Host communities are also reluctant to welcome ex-combatants and sometimes stigmatise them or exclude them from employment. Paul[2], an ex-combatant based in Uvira told me that they are mostly employed as porters (regardless of their background and level of education) at the Uvira port or choose to wait for assistance from relatives (Paul, 26 April 2019). He insisted that porters at the Uvira port must carry heavy loads on their shoulders or heads. They have tried, without success to find other employment opportunities such as within local and international organisations which are estimated to exist in the hundreds in Uvira. Paul recalled that some of the ex-combatants were military officers within their respective armed groups. Moreover, many ex-combatants have to leave their local communities and are forced to settle in unfamiliar areas, where they don’t enjoy kinship ties.
Additionally, local communities including ex-combatants themselves are vulnerable to widespread and ongoing insecurity caused by active armed groups. Armed groups proliferate as many try to fill the security vacuum left by the state. The Congolese national army, FARDC has failed to pacify and stabilise this region. The army operates as violence brokers that easily collaborates with militias to access resources. The Congolese state is largely absent and unable to tackle underlying causes of conflicts as regional countries also exploit this security vacuum to further their own economic interests. Colonial legacies have categorised local communities into those considered as “native or autochthonous” and those seen as “newcomers or foreigners”; and this keeps fuelling violence. Many combatants, including John, now identify as “Wazalendo”, and tend to believe that “Kinyarwanda-speakers” including Congolese combatants within opposing M23 rebel groups are not “real” Congolese.
Conclusion
Together, these sources of relative deprivation that ex-combatants encounter after demobilising create an environment of persistent deprivation that may motivate their remobilisation. This litany of pressures for ex-combatants threatens the prospects of peace and has tempted some to return to combat.
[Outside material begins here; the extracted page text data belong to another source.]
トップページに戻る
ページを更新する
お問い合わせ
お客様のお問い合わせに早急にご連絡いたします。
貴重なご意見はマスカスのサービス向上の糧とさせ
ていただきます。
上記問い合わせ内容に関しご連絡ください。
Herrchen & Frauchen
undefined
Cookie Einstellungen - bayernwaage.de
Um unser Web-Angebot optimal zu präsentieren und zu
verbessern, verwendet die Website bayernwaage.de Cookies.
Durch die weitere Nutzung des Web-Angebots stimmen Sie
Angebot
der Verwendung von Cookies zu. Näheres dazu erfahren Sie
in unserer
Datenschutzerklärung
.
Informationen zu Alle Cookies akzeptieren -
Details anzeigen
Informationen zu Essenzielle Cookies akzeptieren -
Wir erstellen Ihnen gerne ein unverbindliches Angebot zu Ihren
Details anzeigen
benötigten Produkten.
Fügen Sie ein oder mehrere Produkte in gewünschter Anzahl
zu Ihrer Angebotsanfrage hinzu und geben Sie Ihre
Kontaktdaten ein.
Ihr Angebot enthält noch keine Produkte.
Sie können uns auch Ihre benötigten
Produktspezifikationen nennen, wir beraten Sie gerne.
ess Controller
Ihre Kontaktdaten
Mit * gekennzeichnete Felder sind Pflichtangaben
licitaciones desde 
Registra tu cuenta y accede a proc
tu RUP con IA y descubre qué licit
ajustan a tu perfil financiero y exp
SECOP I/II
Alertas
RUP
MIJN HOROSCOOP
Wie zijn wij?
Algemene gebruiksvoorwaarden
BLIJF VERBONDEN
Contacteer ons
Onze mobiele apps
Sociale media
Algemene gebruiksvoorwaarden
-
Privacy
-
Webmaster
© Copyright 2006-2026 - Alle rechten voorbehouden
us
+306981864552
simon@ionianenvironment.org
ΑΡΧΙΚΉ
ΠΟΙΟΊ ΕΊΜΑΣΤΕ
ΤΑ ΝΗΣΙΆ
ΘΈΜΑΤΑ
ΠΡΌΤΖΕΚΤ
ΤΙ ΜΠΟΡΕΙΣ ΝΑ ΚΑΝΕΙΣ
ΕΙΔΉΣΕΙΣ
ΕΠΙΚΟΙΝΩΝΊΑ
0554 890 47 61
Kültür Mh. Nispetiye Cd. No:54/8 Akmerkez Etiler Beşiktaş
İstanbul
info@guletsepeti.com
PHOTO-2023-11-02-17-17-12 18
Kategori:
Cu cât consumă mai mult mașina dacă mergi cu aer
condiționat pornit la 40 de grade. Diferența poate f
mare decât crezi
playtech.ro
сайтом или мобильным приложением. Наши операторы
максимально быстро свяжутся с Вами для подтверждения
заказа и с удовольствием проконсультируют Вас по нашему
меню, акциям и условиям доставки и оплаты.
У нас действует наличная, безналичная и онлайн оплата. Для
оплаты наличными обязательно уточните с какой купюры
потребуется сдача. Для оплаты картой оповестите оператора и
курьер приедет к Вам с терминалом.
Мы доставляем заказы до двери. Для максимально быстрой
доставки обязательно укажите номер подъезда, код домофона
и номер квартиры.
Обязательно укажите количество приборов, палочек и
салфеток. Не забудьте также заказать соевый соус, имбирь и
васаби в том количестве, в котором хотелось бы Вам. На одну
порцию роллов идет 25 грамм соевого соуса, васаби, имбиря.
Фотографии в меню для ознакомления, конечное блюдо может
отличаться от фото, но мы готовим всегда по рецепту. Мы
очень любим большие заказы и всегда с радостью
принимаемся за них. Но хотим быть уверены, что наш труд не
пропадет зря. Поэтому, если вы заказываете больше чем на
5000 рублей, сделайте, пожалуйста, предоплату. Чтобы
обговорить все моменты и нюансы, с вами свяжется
To avoid remobilisation, it is therefore crucial that ex-combatant disappointments are effectively addressed and not compounded by DDR failures, economic despair, and ongoing insecurity. To enjoy success, as in Uganda and Liberia, DDR and other demobilisation/reintegration initiatives in the Eastern Congo need to ensure that ex-combatants are able to return to safe host communities, and to enjoy economic opportunities when doing so. These prospects cannot be merely ‘pie in the sky’ for ex-combatants. Addressing the mismatch between expectations and reality is critical to securing both peace and the lasting demobilisation, or effective reintegration, of ex-combatants. Without this, continuities of violence diminish the effect of ‘demobilisation through disappointment’ among ex-combatants. In other words, relative deprivation becomes especially volatile when it is experienced as persistent, extending from pre- to post-war experiences among individuals who return to violence.